Whatever it works so i get it. Can you explain to me part B? what y= for the equation of the line tangent to the graph.

Answer 25

You gotta find the gradient first, we know that
\[f(x)=2x^2-x-3 \\ \\ f'(x)=4x-1\]
and the turning point is when f(1)
\[f'(1)=4-1=3\]

Answer 26

Okay, and then i use the forumla y-1=3(something goes here not sure what) Right?

Answer 27

Then, from the given turning point, (a,f(a)),
the y is f(a), so
back to the original equation,
\[y=f(a)=2a^2-a-3\]
when a=1,
\[f(1)=-2\]
So this is your y

Answer 28

Then use the point slope formula,
\[y+2=3(x-1)\]

Answer 29

Where coordinates are (1,-2) and m=3

Answer 30

Oh okay i think i got it.

Answer 31

good luck :)

Answer 32

I tried it on another problem, and i can't seem to get it.

Answer 33

f(x)=2x^2 +3x-2 when a=-2

Answer 34

The derivative is 4x+3, i got that right.

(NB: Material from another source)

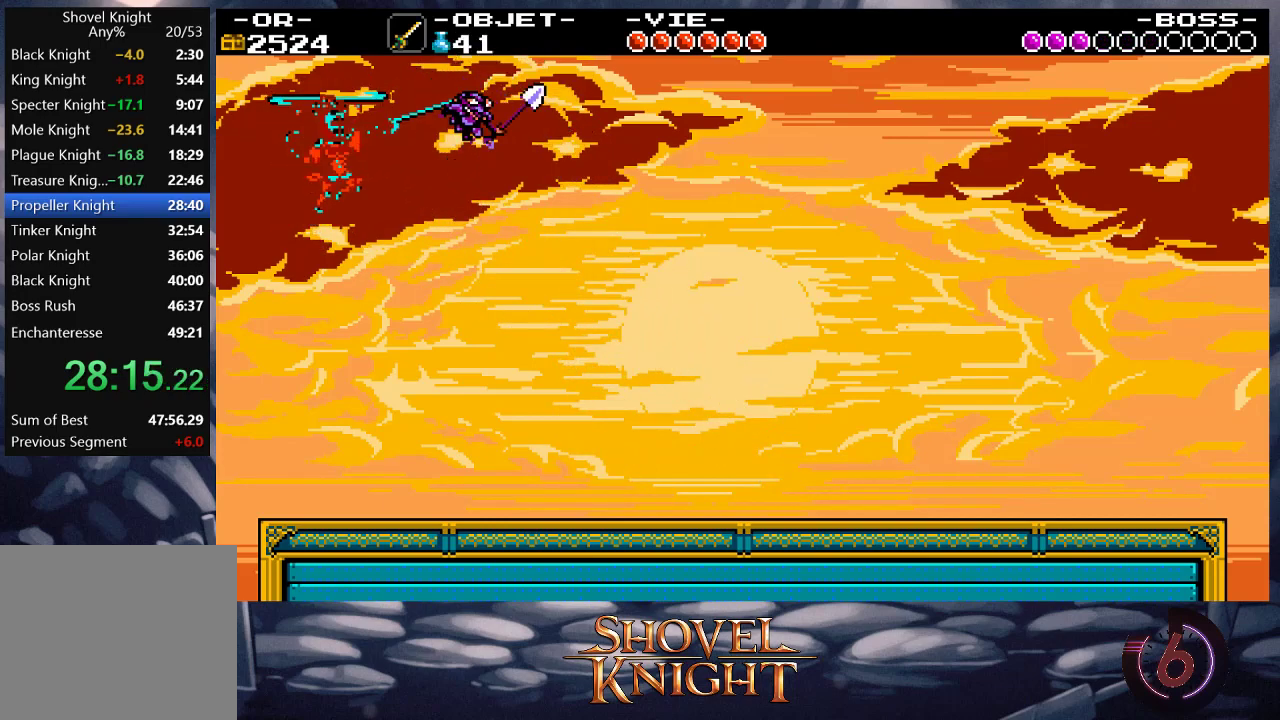
{"buttons": ["SQUARE", "DPAD_UP", "DPAD_LEFT"], "events": [[33, "SQUARE", "up"], [67, "SQUARE", "down"], [133, "SQUARE", "up"], [200, "SQUARE", "down"], [267, "SQUARE", "up"], [300, "SQUARE", "down"], [367, "SQUARE", "up"], [400, "SQUARE", "down"], [467, "SQUARE", "up"], [500, "SQUARE", "down"]]}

But i can't figure out the y=. If i plug in -2 for a back into the original equation, it comes out to 0.

Answer 35

Which leaves me with y=3(x-2) which is 3x-6. But it is incorrect? :

Answer 36

you have the question paper?

Answer 37

Its the same as the last one.

Answer 38

Except f(x) = 2x^2 +3x-2. when a=-2

Answer 39

The derivative is 4x+3 i got it right. I just don't know how to solve for y the tangent line thing.

Answer 40

Turns out its y=-5x-10. flutter got it wrong again, gotta do the whole problem over again. What did i do wrong.

Answer 41

Is the actual answer y=-5x-10?

Answer 42

Stupid mistake, i think i get it now. I re read what you wrote, was a little confusing but figured it out.

Answer 43

okay

Answer 44

Thanks

Answer 45

yw